• **SOURCE MATERIAL**
- - - -

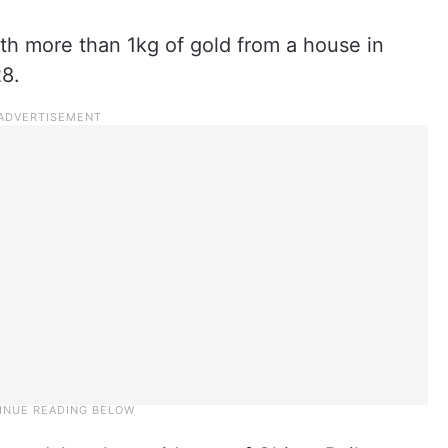
h more than 1kg of gold from a house in
28.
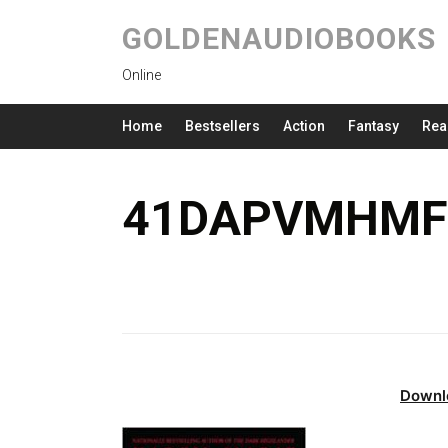
GOLDENAUDIOBOOKS
Online
Home
Bestsellers
Action
Fantasy
Rea
41DAPVMHMFL
Downl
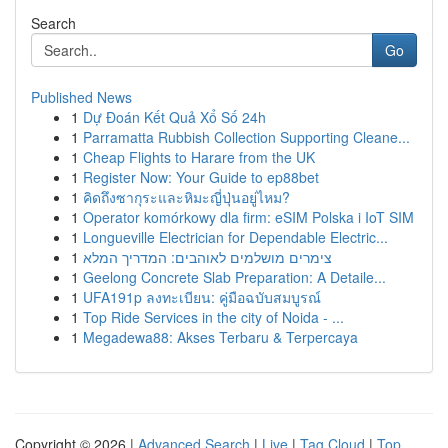
Search
Go
Published News
1
Dự Đoán Kết Quả Xổ Số 24h
1
Parramatta Rubbish Collection Supporting Cleane...
1
Cheap Flights to Harare from the UK
1
Register Now: Your Guide to ep88bet
1
คิดถึงซากุระและหิมะญี่ปุ่นอยู่ไหม?
1
Operator komórkowy dla firm: eSIM Polska i IoT SIM
1
Longueville Electrician for Dependable Electric...
1
צימרים מושלמים לאוהבים: המדריך המלא
1
Geelong Concrete Slab Preparation: A Detaile...
1
UFA191p ลงทะเบียน: คู่มือฉบับสมบูรณ์
1
Top Ride Services in the city of Noida - ...
1
Megadewa88: Akses Terbaru & Terpercaya
Copyright © 2026 |
Advanced Search
|
Live
|
Tag Cloud
|
Top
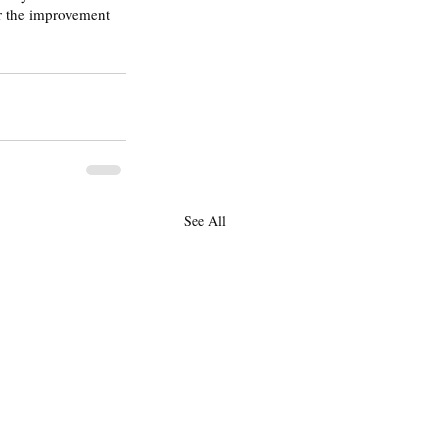
or the improvement 
See All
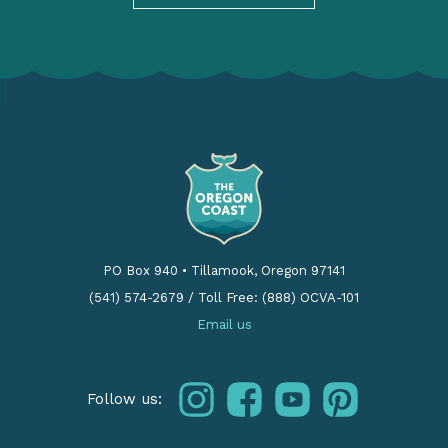
PO Box 940
•
Tillamook, Oregon 97141
(541) 574-2679
/
Toll Free: (888) OCVA-101
Email us
instagram
facebook
youtube
pinterest
Follow us:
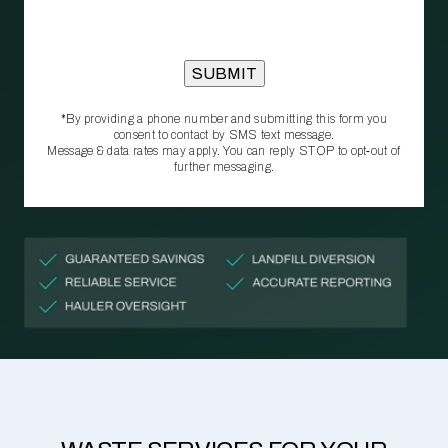
*By providing a phone number and submitting this form you
consent to contact by SMS text message.
Message & data rates may apply. You can reply STOP to opt‑out of
further messaging.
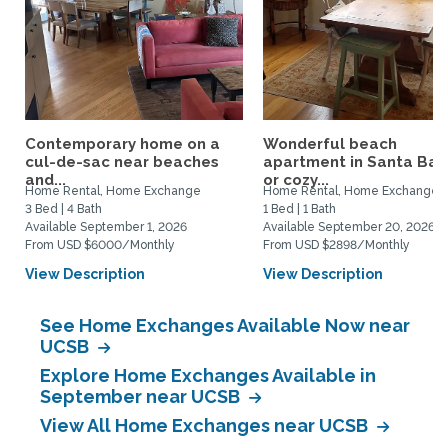
Contemporary home on a
Wonderful beach
cul-de-sac near beaches
apartment in Santa Bar
and...
or cozy...
Home Rental, Home Exchange
Home Rental, Home Exchange
3 Bed | 4 Bath
1 Bed | 1 Bath
Available September 1, 2026
Available September 20, 2026
From USD $6000/Monthly
From USD $2898/Monthly
View Description
View Description
See Home Exchanges Available Now near
UCSB
Explore Home Exchanges Available in
September near UCSB
View All Home Exchanges near UCSB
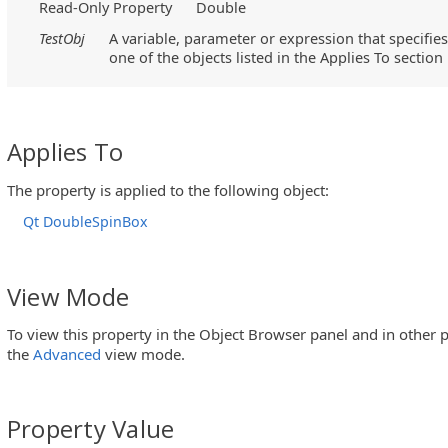
Read-Only Property
Double
TestObj
A variable, parameter or expression that specifies
one of the objects listed in the Applies To section
Applies To
The property is applied to the following object:
Qt DoubleSpinBox
View Mode
To view this property in the Object Browser panel and in other p
the
Advanced
view mode.
Property Value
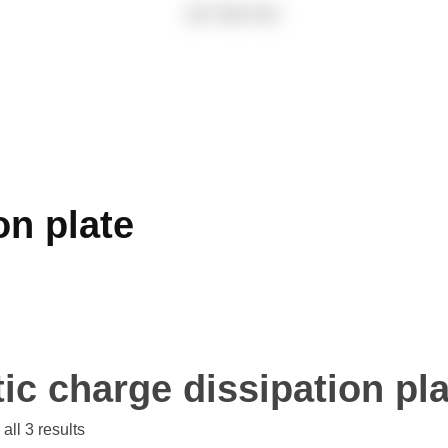
on plate
tic charge dissipation pl
all 3 results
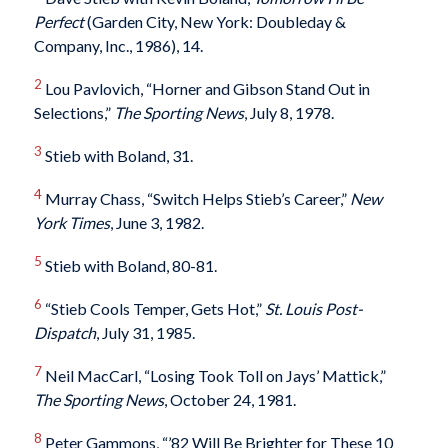
Perfect
(Garden City, New York: Doubleday &
Company, Inc., 1986), 14.
2
Lou Pavlovich, “Horner and Gibson Stand Out in
Selections,”
The Sporting News
, July 8, 1978.
3
Stieb with Boland, 31.
4
Murray Chass, “Switch Helps Stieb’s Career,”
New
York Times
, June 3, 1982.
5
Stieb with Boland, 80-81.
6
“Stieb Cools Temper, Gets Hot,”
St. Louis Post-
Dispatch
, July 31, 1985.
7
Neil MacCarl, “Losing Took Toll on Jays’ Mattick,”
The Sporting News
, October 24, 1981.
8
Peter Gammons, “’82 Will Be Brighter for These 10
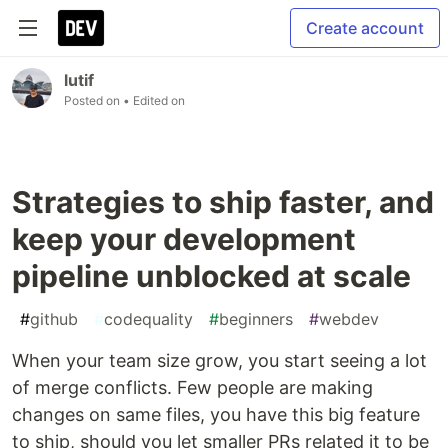
Create account
lutif
Posted on
• Edited on
Strategies to ship faster, and
keep your development
pipeline unblocked at scale
#
github
#
codequality
#
beginners
#
webdev
When your team size grow, you start seeing a lot
of merge conflicts. Few people are making
changes on same files, you have this big feature
to ship, should you let smaller PRs related it to be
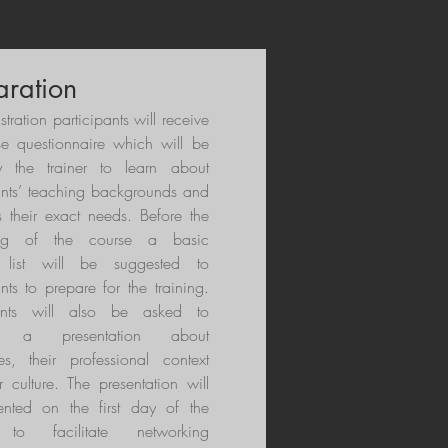
table to diverse subjects, age groups
aration
istration participants will receive
se questionnaire which will be
 the trainer to learn about
ants’ teaching backgrounds and
s their exact needs. Before the
ing of the course a basic
 list will be suggested to
ants to prepare for the training.
pants will also be asked to
e a presentation about
es, their professional context
r culture. The presentation will
ented on the first day of the
 to facilitate networking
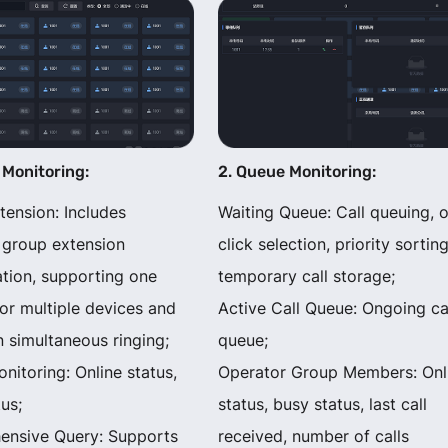
 Monitoring:
2. Queue Monitoring:
tension: Includes
Waiting Queue: Call queuing, 
 group extension
click selection, priority sorting
ation, supporting one
temporary call storage;
or multiple devices and
Active Call Queue: Ongoing ca
 simultaneous ringing;
queue;
nitoring: Online status,
Operator Group Members: Onl
us;
status, busy status, last call
nsive Query: Supports
received, number of calls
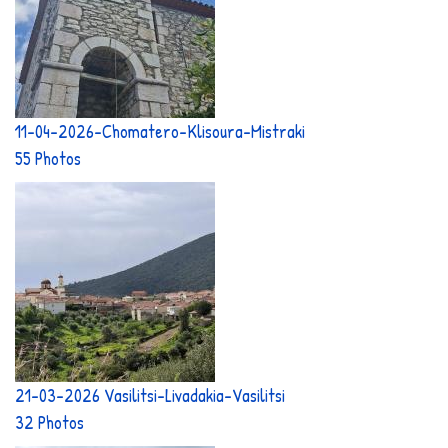
11-04-2026-Chomatero-Klisoura-Mistraki
55 Photos
21-03-2026 Vasilitsi-Livadakia-Vasilitsi
32 Photos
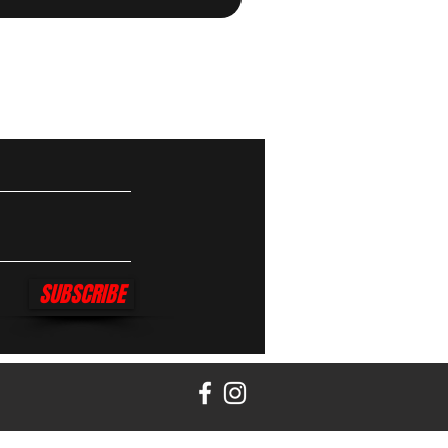
SUBSCRIBE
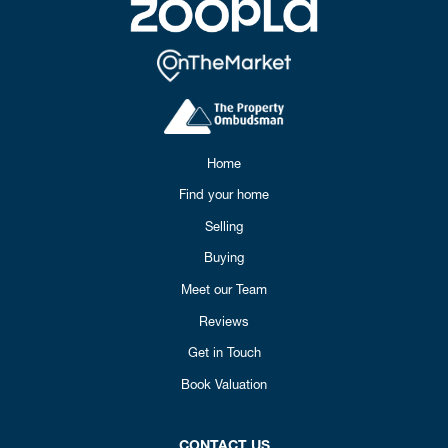
Home
Find your home
Selling
Buying
Meet our Team
Reviews
Get in Touch
Book Valuation
CONTACT US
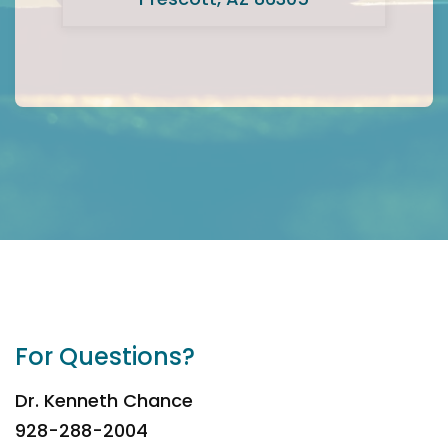
For Questions?
Dr. Kenneth Chance
928-288-2004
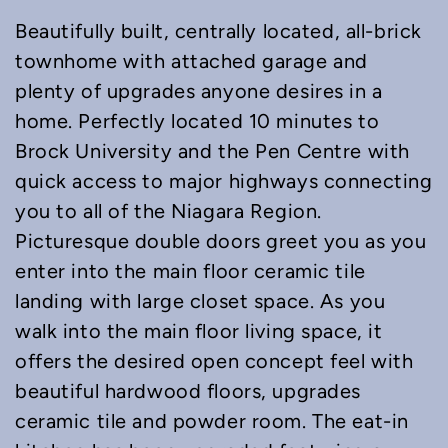
Beautifully built, centrally located, all-brick
townhome with attached garage and
plenty of upgrades anyone desires in a
home. Perfectly located 10 minutes to
Brock University and the Pen Centre with
quick access to major highways connecting
you to all of the Niagara Region.
Picturesque double doors greet you as you
enter into the main floor ceramic tile
landing with large closet space. As you
walk into the main floor living space, it
offers the desired open concept feel with
beautiful hardwood floors, upgrades
ceramic tile and powder room. The eat-in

- - - -

• **TASK ITEM**
Word for word, restate the records above and drop the pictures.

• **TASK OUTPUT**
h more than 1kg of gold from a house in
28.
GOLDENAUDIOBOOKS
Online
Home
Bestsellers
Action
Fantasy
Rea
41DAPVMHMFL
Downl
Search
Go
Published News
1
Dự Đoán Kết Quả Xổ Số 24h
1
Parramatta Rubbish Collection Supporting Cleane...
1
Cheap Flights to Harare from the UK
1
Register Now: Your Guide to ep88bet
1
คิดถึงซากุระและหิมะญี่ปุ่นอยู่ไหม?
1
Operator komórkowy dla firm: eSIM Polska i IoT SIM
1
Longueville Electrician for Dependable Electric...
1
צימרים מושלמים לאוהבים: המדריך המלא
1
Geelong Concrete Slab Preparation: A Detaile...
1
UFA191p ลงทะเบียน: คู่มือฉบับสมบูรณ์
1
Top Ride Services in the city of Noida - ...
1
Megadewa88: Akses Terbaru & Terpercaya
Copyright © 2026 |
Advanced Search
|
Live
|
Tag Cloud
|
Top
or the improvement 
See All
PO Box 940
•
Tillamook, Oregon 97141
(541) 574-2679
/
Toll Free: (888) OCVA-101
Email us
instagram
facebook
youtube
pinterest
Follow us:
*By providing a phone number and submitting this form you
consent to contact by SMS text message.
Message & data rates may apply. You can reply STOP to opt‑out of
further messaging.
Contemporary home on a
Wonderful beach
cul-de-sac near beaches
apartment in Santa Bar
and...
or cozy...
Home Rental, Home Exchange
Home Rental, Home Exchange
3 Bed | 4 Bath
1 Bed | 1 Bath
Available September 1, 2026
Available September 20, 2026
From USD $6000/Monthly
From USD $2898/Monthly
View Description
View Description
See Home Exchanges Available Now near
UCSB
Explore Home Exchanges Available in
September near UCSB
View All Home Exchanges near UCSB
Read-Only Property
Double
TestObj
A variable, parameter or expression that specifies
one of the objects listed in the Applies To section
Applies To
The property is applied to the following object:
Qt DoubleSpinBox
View Mode
To view this property in the Object Browser panel and in other p
the
Advanced
view mode.
Property Value
on plate
tic charge dissipation pl
all 3 results
Perfect
(Garden City, New York: Doubleday &
Company, Inc., 1986), 14.
2
Lou Pavlovich, “Horner and Gibson Stand Out in
Selections,”
The Sporting News
, July 8, 1978.
3
Stieb with Boland, 31.
4
Murray Chass, “Switch Helps Stieb’s Career,”
New
York Times
, June 3, 1982.
5
Stieb with Boland, 80-81.
6
“Stieb Cools Temper, Gets Hot,”
St. Louis Post-
Dispatch
, July 31, 1985.
7
Neil MacCarl, “Losing Took Toll on Jays’ Mattick,”
The Sporting News
, October 24, 1981.
8
Peter Gammons, “’82 Will Be Brighter for These 10
Create account
lutif
Posted on
• Edited on
Strategies to ship faster, and
keep your development
pipeline unblocked at scale
#
github
#
codequality
#
beginners
#
webdev
When your team size grow, you start seeing a lot
of merge conflicts. Few people are making
changes on same files, you have this big feature
to ship, should you let smaller PRs related it to be
table to diverse subjects, age groups
aration
istration participants will receive
se questionnaire which will be
 the trainer to learn about
ants’ teaching backgrounds and
s their exact needs. Before the
ing of the course a basic
 list will be suggested to
ants to prepare for the training.
pants will also be asked to
e a presentation about
es, their professional context
r culture. The presentation will
ented on the first day of the
 to facilitate networking
 Monitoring:
2. Queue Monitoring:
tension: Includes
Waiting Queue: Call queuing, 
 group extension
click selection, priority sorting
ation, supporting one
temporary call storage;
or multiple devices and
Active Call Queue: Ongoing ca
 simultaneous ringing;
queue;
nitoring: Online status,
Operator Group Members: Onl
us;
status, busy status, last call
nsive Query: Supports
received, number of calls
11-04-2026-Chomatero-Klisoura-Mistraki
55 Photos
21-03-2026 Vasilitsi-Livadakia-Vasilitsi
32 Photos
SUBSCRIBE
Home
Find your home
Selling
Buying
Meet our Team
Reviews
Get in Touch
Book Valuation
CONTACT US
For Questions?
Dr. Kenneth Chance
928-288-2004
Beautifully built, centrally located, all-brick
townhome with attached garage and
plenty of upgrades anyone desires in a
home. Perfectly located 10 minutes to
Brock University and the Pen Centre with
quick access to major highways connecting
you to all of the Niagara Region.
Picturesque double doors greet you as you
enter into the main floor ceramic tile
landing with large closet space. As you
walk into the main floor living space, it
offers the desired open concept feel with
beautiful hardwood floors, upgrades
ceramic tile and powder room. The eat-in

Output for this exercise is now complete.